── STUDY MATERIAL ──
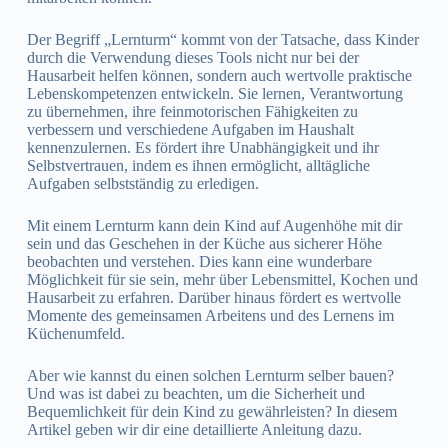
Der Begriff „Lernturm“ kommt von der Tatsache, dass Kinder
durch die Verwendung dieses Tools nicht nur bei der
Hausarbeit helfen können, sondern auch wertvolle praktische
Lebenskompetenzen entwickeln. Sie lernen, Verantwortung
zu übernehmen, ihre feinmotorischen Fähigkeiten zu
verbessern und verschiedene Aufgaben im Haushalt
kennenzulernen. Es fördert ihre Unabhängigkeit und ihr
Selbstvertrauen, indem es ihnen ermöglicht, alltägliche
Aufgaben selbstständig zu erledigen.
Mit einem Lernturm kann dein Kind auf Augenhöhe mit dir
sein und das Geschehen in der Küche aus sicherer Höhe
beobachten und verstehen. Dies kann eine wunderbare
Möglichkeit für sie sein, mehr über Lebensmittel, Kochen und
Hausarbeit zu erfahren. Darüber hinaus fördert es wertvolle
Momente des gemeinsamen Arbeitens und des Lernens im
Küchenumfeld.
Aber wie kannst du einen solchen Lernturm selber bauen?
Und was ist dabei zu beachten, um die Sicherheit und
Bequemlichkeit für dein Kind zu gewährleisten? In diesem
Artikel geben wir dir eine detaillierte Anleitung dazu.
───
TASK STATEMENT
Write out the text of the records above again, renaming every occurrence of "Lernturm" to "Küchenhelfer" and changing nothing else. Leave the pictures out of your answer.

EXPECTED OUTPUT
Der Begriff „Küchenhelfer“ kommt von der Tatsache, dass Kinder
durch die Verwendung dieses Tools nicht nur bei der
Hausarbeit helfen können, sondern auch wertvolle praktische
Lebenskompetenzen entwickeln. Sie lernen, Verantwortung
zu übernehmen, ihre feinmotorischen Fähigkeiten zu
verbessern und verschiedene Aufgaben im Haushalt
kennenzulernen. Es fördert ihre Unabhängigkeit und ihr
Selbstvertrauen, indem es ihnen ermöglicht, alltägliche
Aufgaben selbstständig zu erledigen.
Mit einem Küchenhelfer kann dein Kind auf Augenhöhe mit dir
sein und das Geschehen in der Küche aus sicherer Höhe
beobachten und verstehen. Dies kann eine wunderbare
Möglichkeit für sie sein, mehr über Lebensmittel, Kochen und
Hausarbeit zu erfahren. Darüber hinaus fördert es wertvolle
Momente des gemeinsamen Arbeitens und des Lernens im
Küchenumfeld.
Aber wie kannst du einen solchen Küchenhelfer selber bauen?
Und was ist dabei zu beachten, um die Sicherheit und
Bequemlichkeit für dein Kind zu gewährleisten? In diesem
Artikel geben wir dir eine detaillierte Anleitung dazu.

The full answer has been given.